Agréez...


No 6.—le prince de talleyrand au roi louis xviii.

Vienne, le 17 octobre 1814.

Sire,

J'ai reçu la lettre dont Votre Majesté a daigné m'honorer. Je suis heureux de trouver que la ligne de conduite que j'ai suivie s'accorde avec les intentions que Votre Majesté veut bien m'exprimer. Je mettrai tous mes soins à ne m'en écarter jamais.

J'ai à rendre compte à Votre Majesté de la situation des choses depuis ma dernière lettre.

Lord Castlereagh, voulant faire une nouvelle tentative sur l'esprit de l'empereur Alexandre pour lui faire abandonner ses idées de Pologne qui dérangent tout et mènent à tout bouleverser, lui avait demandé une audience. L'empereur a voulu y mettre une sorte de mystère et lui a fait l'honneur de se rendre chez lui; et sachant bien de quel sujet lord Castlereagh avait à l'entretenir, il est de lui-même entré en matière, en se plaignant de l'opposition qu'il trouvait à ses vues. Il ne comprenait pas, il ne comprendrait jamais que la France et l'Angleterre pussent être opposées au rétablissement d'un royaume de Pologne[255]. Ce rétablissement, disait-il, serait une réparation faite à la morale publique que le partage avait outragée, une sorte d'expiation. A la vérité, il ne s'agissait pas de rétablir la Pologne entière; mais rien n'empêcherait que cela se fît[256] un jour, si l'Europe le désirait. Pour le moment la chose serait prématurée; le pays lui-même avait besoin d'y être préparé; il ne pouvait l'être mieux que par le rétablissement en royaume d'une partie seulement de la Pologne, à laquelle on donnerait des institutions propres à y faire germer et fructifier tous les principes de la civilisation, qui se répandraient ensuite dans la masse entière, lorsqu'il aurait été jugé convenable de la réunir.
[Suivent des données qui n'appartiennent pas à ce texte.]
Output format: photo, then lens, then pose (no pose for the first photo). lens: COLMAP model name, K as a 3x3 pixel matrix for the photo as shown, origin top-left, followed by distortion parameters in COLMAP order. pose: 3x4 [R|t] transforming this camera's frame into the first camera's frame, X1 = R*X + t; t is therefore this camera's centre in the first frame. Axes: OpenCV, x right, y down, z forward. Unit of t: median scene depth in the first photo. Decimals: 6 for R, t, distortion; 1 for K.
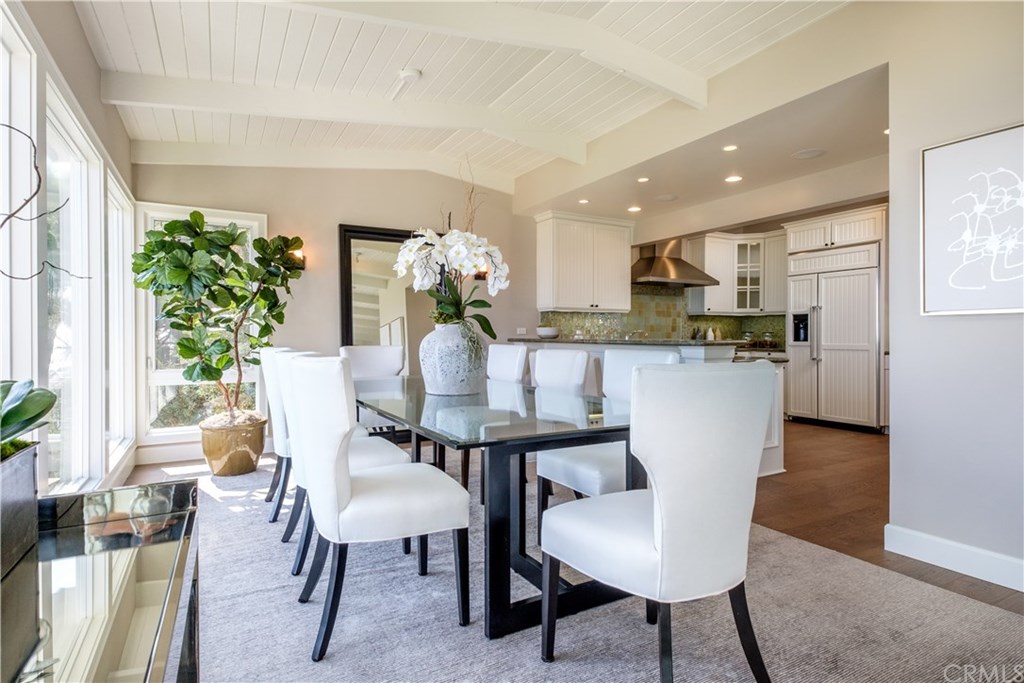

L'exécution de son plan ne devait coûter de sacrifices qu'à lui, puisque le nouveau royaume ne serait formé que de parties de la Pologne sur lesquelles la conquête lui donnait d'incontestables droits, et auxquelles il ajouterait encore celles qu'il avait acquises antérieurement à la dernière guerre et depuis le partage (Byalistock et Tarnopol). Personne n'avait donc à se plaindre de ce qu'il voulait[257] faire ces sacrifices; il les ferait avec plaisir, par principe de conscience, pour consoler une nation malheureuse, pour avancer la civilisation; il attachait à cela son honneur et sa gloire. Lord Castlereagh, qui avait ses raisonnements préparés, les a déduits dans une conversation qui a été fort longue, mais sans persuader ni convaincre l'empereur Alexandre, lequel s'est retiré en laissant lord Castlereagh fort peu satisfait de ses dispositions; mais comme il ne se tenait point pour battu, il a mis ses raisons par écrit, et, le soir même, il les a présentées à l'empereur sous le titre de memorandum.

Après m'avoir donné, dans une conversation fort longue, les détails qui précèdent, lord Castlereagh m'a fait lire cette pièce, ce dont, pour le dire en passant, M. de Metternich qui l'a su a témoigné une surprise qu'il n'aurait pas montrée s'il n'était pas en général convenu entre les ministres des quatre cours de ne point communiquer à d'autres ce qu'ils font entre eux.

Le memorandum commence par citer les articles des traités conclus en 1813 par les alliés, lesquels portent que: la Pologne restera partagée entre les trois puissances dans des proportions dont elles conviendront à l'amiable; et sans que la France puisse s'en mêler. (Lord Castlereagh s'est hâté de me dire qu'il s'agissait de la France de 1813, et non de la France d'aujourd'hui.) Il rapporte ensuite textuellement des discours tenus, des promesses faites, des assurances données par l'empereur Alexandre à diverses époques, en divers lieux, et notamment à Paris, et qui sont en opposition avec le plan qu'il poursuit maintenant.